(Dataset items)
--*--
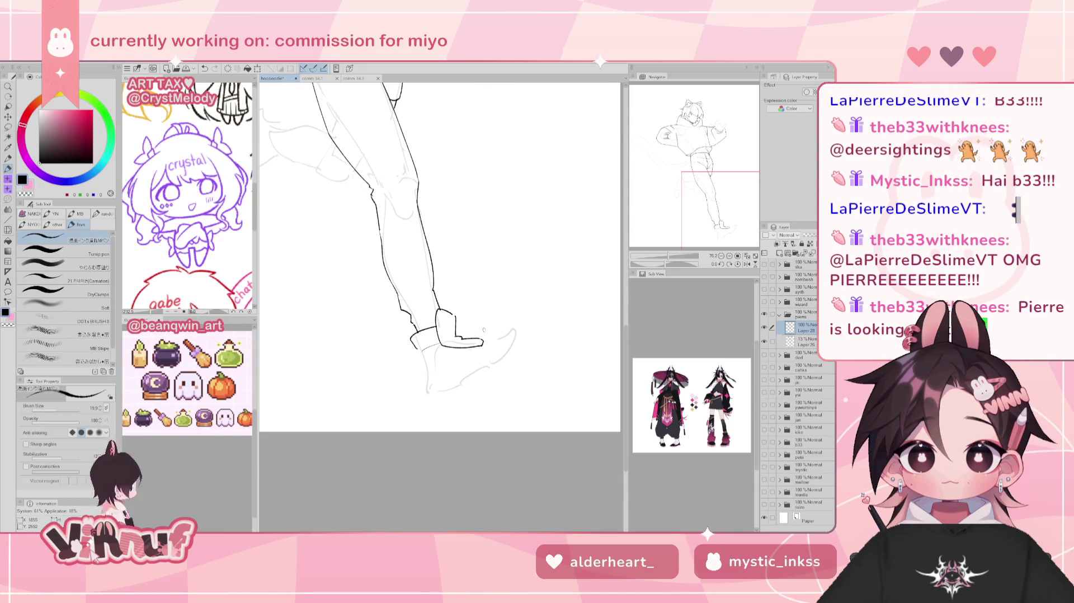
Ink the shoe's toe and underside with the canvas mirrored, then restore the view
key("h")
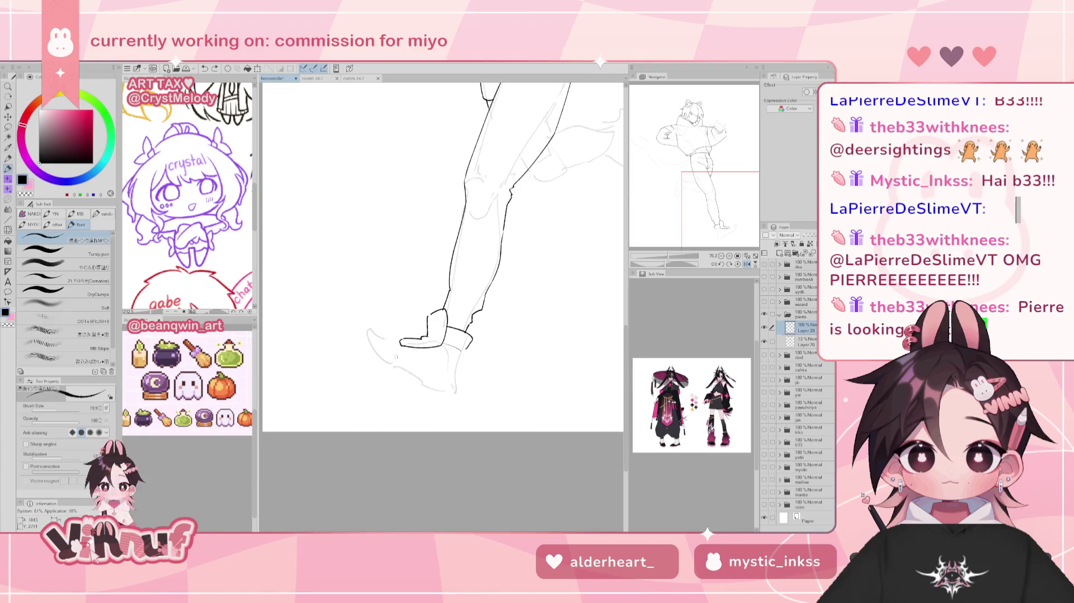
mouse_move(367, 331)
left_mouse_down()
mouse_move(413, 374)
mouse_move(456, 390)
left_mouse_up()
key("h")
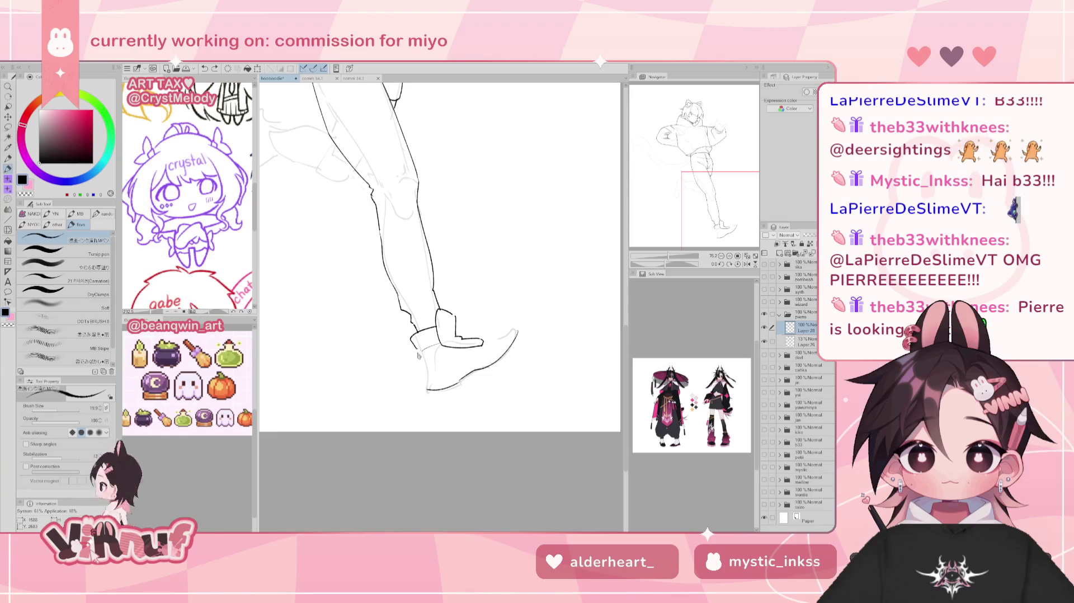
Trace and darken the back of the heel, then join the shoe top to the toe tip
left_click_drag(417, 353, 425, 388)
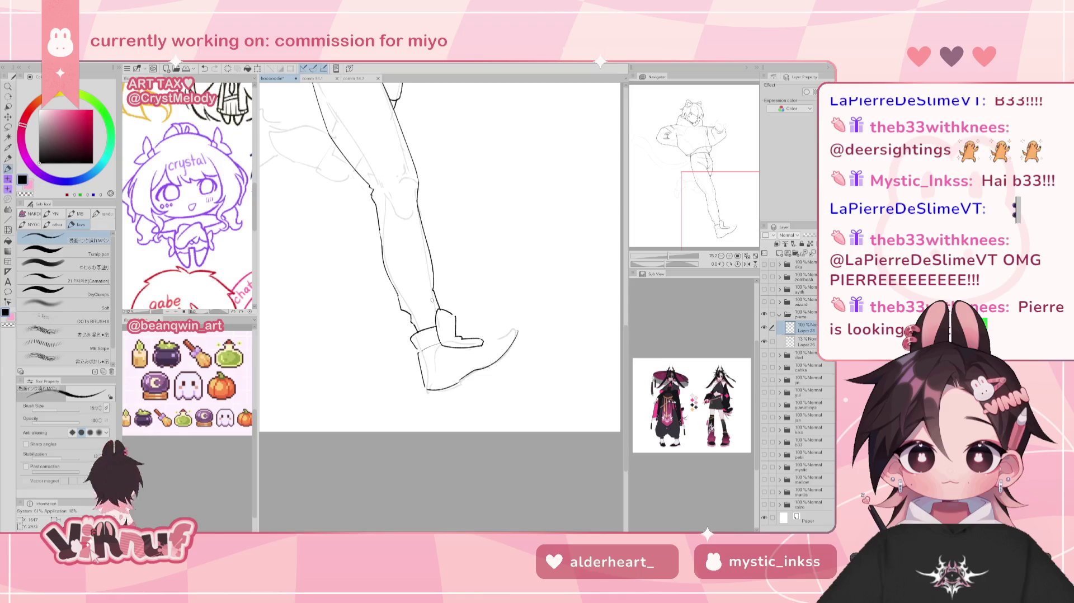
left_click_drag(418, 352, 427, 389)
--*--
Work task » Hand back the data above exactly, with no images.

Output of the exercise »
Ink the shoe's toe and underside with the canvas mirrored, then restore the view
key("h")
mouse_move(367, 331)
left_mouse_down()
mouse_move(413, 374)
mouse_move(456, 390)
left_mouse_up()
key("h")
Trace and darken the back of the heel, then join the shoe top to the toe tip
left_click_drag(417, 353, 425, 388)
left_click_drag(418, 352, 427, 389)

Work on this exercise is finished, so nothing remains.